C'était la bulle, songe Jean, assis sur les marches devant l'hôtel. Il ne l'aurait, pour rien au monde, touchée. De peur d'en faire quelque chose de plus chétif. C'est beaucoup dire ! et avec ça, Jean rit, secoué, de plus en plus secoué par la certitude qu'elle aurait crevé. Pourtant toucher sa peau moite, c'est encore ce que, une heure plus tôt, il aurait fait. Beaucoup de fois, et en rêve, il aura touché cette peau, glissé sur cette peau comme une carpe qui se débat, pêchée la veille ; encore vivante. Je n'ai jamais cru qu'elle avait, comme toutes les femmes, un sexe caché sous les vêtements. C'était une simple bulle, humide, que le soleil diaprait de couleurs. Elle avait l'odeur des violettes écrasées contre la terre humide, les deux jambes collées sous la jupe et jointes par une boule de tissu.
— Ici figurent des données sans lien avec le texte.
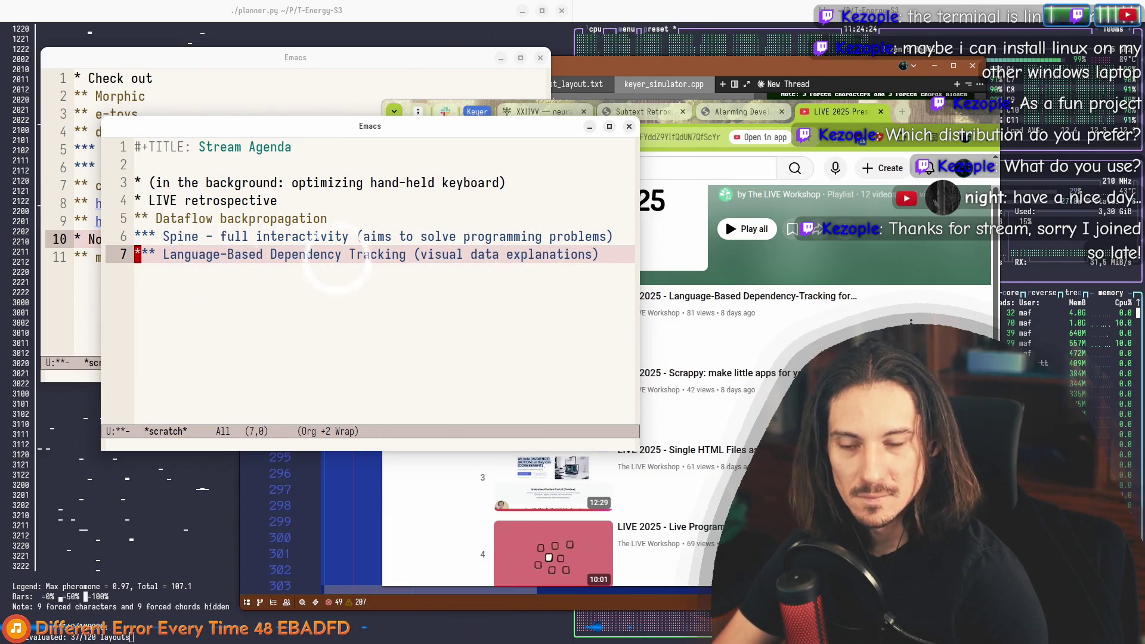
key("ctrl+e")
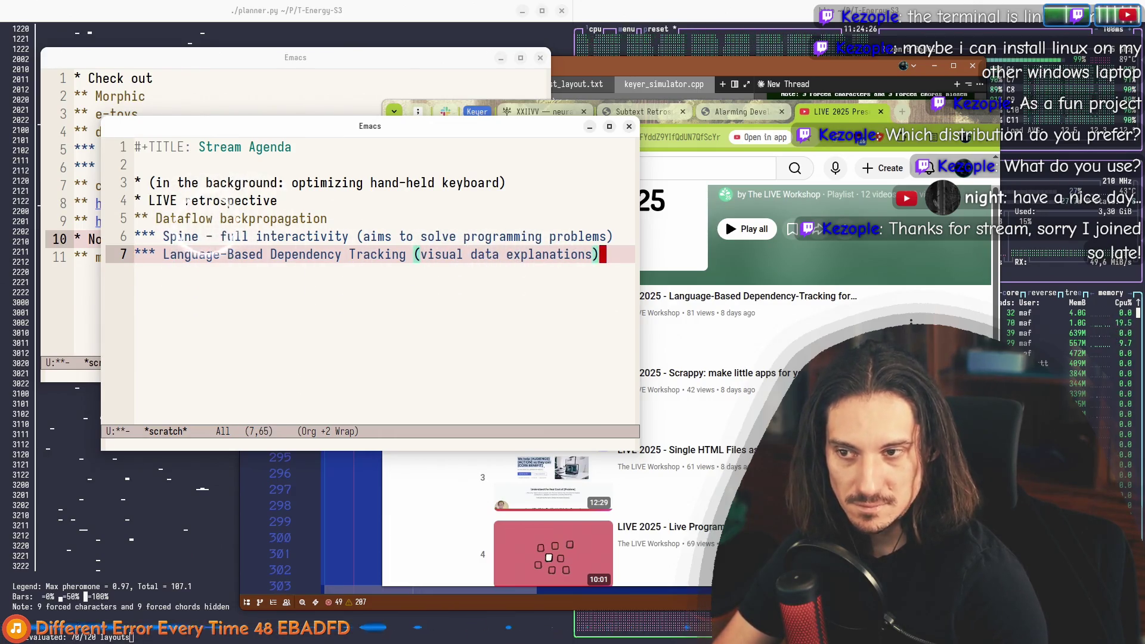
key("alt+Return")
Et avec ça, l'image de la carpe revient : lourd, débattu, l'animal s'écrase contre le cœur de Jean. Soudain, la nuit est tombée ; une personne de l'accueil sort pour l'appeler ; lui parle de clefs, lui demande s'il va bien. Jean ne pensait pas qu'une personne pût encore s'inquiéter de lui ; c'est qu'il est moite et ruisselle, toutes ses tripes sont moites et ruissellent. Surtout, dans ses tripes, c'est Myriam qui est la plus moite, la plus ruisselante, et qui ressemble à de la pluie. Perdu dans une rêverie, il revient, comme si ça clignotait, à l'image de la carpe : poisson d'eau douce, animal fuyant, il voit Myriam remonter le cours des fleuves, obstinée et nue. Seules ses narines ouvrent le long des flancs deux minces ouvertures : c'est la bulle, simplement.